Print the lines of the material from its first line through the line containing "IV Włocławski Festiwal", both included, reproducing each one unchanged.

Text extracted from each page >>
□ □ □ □ □

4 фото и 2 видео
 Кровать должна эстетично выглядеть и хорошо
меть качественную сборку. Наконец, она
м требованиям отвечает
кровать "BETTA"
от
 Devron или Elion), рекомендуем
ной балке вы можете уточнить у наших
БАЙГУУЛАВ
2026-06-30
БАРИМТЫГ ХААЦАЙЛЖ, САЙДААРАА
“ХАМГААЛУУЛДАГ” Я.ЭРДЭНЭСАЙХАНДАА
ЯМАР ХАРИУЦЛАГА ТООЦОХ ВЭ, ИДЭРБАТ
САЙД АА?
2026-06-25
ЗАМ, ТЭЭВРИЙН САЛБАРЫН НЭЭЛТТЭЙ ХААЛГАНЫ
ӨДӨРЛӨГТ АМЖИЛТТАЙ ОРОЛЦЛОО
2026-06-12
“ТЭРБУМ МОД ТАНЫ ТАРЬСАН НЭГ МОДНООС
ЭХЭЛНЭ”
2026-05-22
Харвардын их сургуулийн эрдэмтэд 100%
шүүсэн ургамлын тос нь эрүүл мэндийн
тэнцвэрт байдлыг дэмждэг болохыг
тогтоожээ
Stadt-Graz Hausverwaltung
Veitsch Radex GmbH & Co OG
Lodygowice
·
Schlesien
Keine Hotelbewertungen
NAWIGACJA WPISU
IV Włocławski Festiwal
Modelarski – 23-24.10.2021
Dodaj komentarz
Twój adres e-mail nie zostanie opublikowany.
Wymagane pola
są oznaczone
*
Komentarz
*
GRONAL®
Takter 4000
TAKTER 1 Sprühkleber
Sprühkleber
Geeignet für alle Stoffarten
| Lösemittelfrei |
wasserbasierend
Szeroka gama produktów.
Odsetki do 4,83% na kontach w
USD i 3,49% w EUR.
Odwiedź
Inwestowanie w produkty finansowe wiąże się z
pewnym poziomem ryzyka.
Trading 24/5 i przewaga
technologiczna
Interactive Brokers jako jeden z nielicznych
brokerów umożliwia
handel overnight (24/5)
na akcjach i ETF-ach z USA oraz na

□ □ □ □ □

Your response >>
4 фото и 2 видео
 Кровать должна эстетично выглядеть и хорошо
меть качественную сборку. Наконец, она
м требованиям отвечает
кровать "BETTA"
от
 Devron или Elion), рекомендуем
ной балке вы можете уточнить у наших
БАЙГУУЛАВ
2026-06-30
БАРИМТЫГ ХААЦАЙЛЖ, САЙДААРАА
“ХАМГААЛУУЛДАГ” Я.ЭРДЭНЭСАЙХАНДАА
ЯМАР ХАРИУЦЛАГА ТООЦОХ ВЭ, ИДЭРБАТ
САЙД АА?
2026-06-25
ЗАМ, ТЭЭВРИЙН САЛБАРЫН НЭЭЛТТЭЙ ХААЛГАНЫ
ӨДӨРЛӨГТ АМЖИЛТТАЙ ОРОЛЦЛОО
2026-06-12
“ТЭРБУМ МОД ТАНЫ ТАРЬСАН НЭГ МОДНООС
ЭХЭЛНЭ”
2026-05-22
Харвардын их сургуулийн эрдэмтэд 100%
шүүсэн ургамлын тос нь эрүүл мэндийн
тэнцвэрт байдлыг дэмждэг болохыг
тогтоожээ
Stadt-Graz Hausverwaltung
Veitsch Radex GmbH & Co OG
Lodygowice
·
Schlesien
Keine Hotelbewertungen
NAWIGACJA WPISU
IV Włocławski Festiwal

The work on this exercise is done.